Lorenzo Pellegrini

AS ROMA NEWS NAPOLI CRISTANTE PELLEGRINI – La Roma che questa sera sfiderà il Napoli ritrova la sua spina dorsale italiana. Bryan Cristante e Lorenzo Pellegrini rappresentano oggi più che mai l’asse azzurro della squadra di Gian Piero Gasperini, un binomio che sta diventando decisivo tanto nella costruzione quanto nell’equilibrio tattico dei giallorossi.

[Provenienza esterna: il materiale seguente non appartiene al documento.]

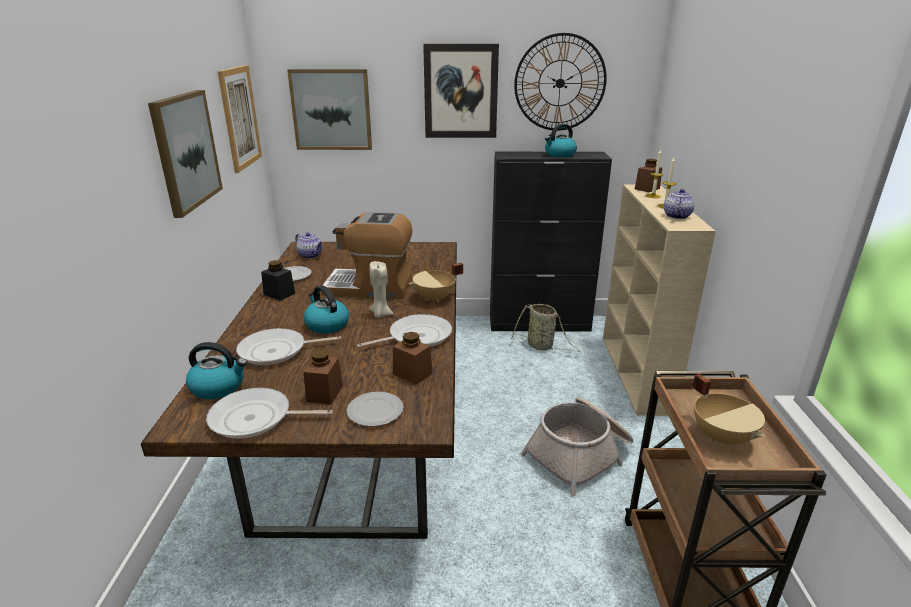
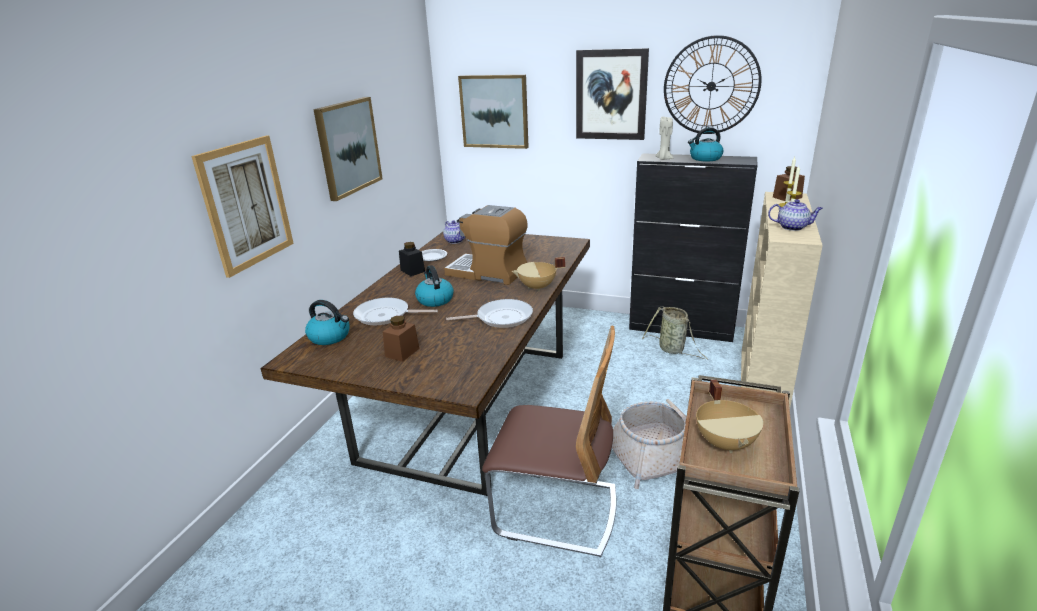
camera: 20 degrees right, 0 degrees up
(240, 118) = (411, 118): picture -> picture (246, 204)
(255, 419) = (343, 364): frying pan -> none
(375, 412) = (431, 372): plate -> none
(380, 314) = (483, 296): beige candle -> beige candle (663, 159)
(412, 374) = (479, 347): brown jar -> none
(505, 538) = (556, 510): none -> chair
(676, 216) = (793, 227): teapot -> teapot turned 60 degrees clockwise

Non si tratta di questioni di gerarchie, di fascia o di anzianità: la centralità di Cristante e il ritorno di brillantezza di Pellegrini sono ormai sotto gli occhi di tutti. Il primo è diventato insostituibile perché permette a Gasperini di modulare i sistemi di gioco in corsa, come pochi altri in Serie A. Nel corso della stagione, infatti, il tecnico lo ha utilizzato in cinque ruoli diversi: mediano, mezz’ala, trequartista, difensore centrale e braccetto di destra. Ovunque lo si metta, Cristante garantisce qualità, lucidità e continuità di rendimento. Contro il Napoli partirà nuovamente in mediana, con Koné al suo fianco.

Pellegrini, invece, è tornato lo stesso giocatore capace di fare la differenza tra le linee. Dopo un avvio complicato con Gasperini, i due si sono capiti, si sono scelti e oggi il trequartista è considerato un perno imprescindibile. La sua capacità di dettare l’ultimo passaggio, cucire il gioco e inserirsi negli spazi offre alla Roma soluzioni preziose, soprattutto contro difese compatte come quella di Conte. Stasera, oltre al contributo offensivo, avrà un compito fondamentale: limitare Lobotka, la principale fonte di ispirazione dell’azione del Napoli, proprio come aveva fatto con Rovella nel derby.

Cristante, Pellegrini e Mancini: è questo il triangolo italiano che Gasperini ha messo al centro della sua Roma. Un gruppo che incarna identità, carattere e senso di appartenenza. E proprio in una notte dal sapore di alta classifica, sarà ancora una volta su di loro che il tecnico giallorosso costruirà il tentativo di prendersi un’altra partita pesante.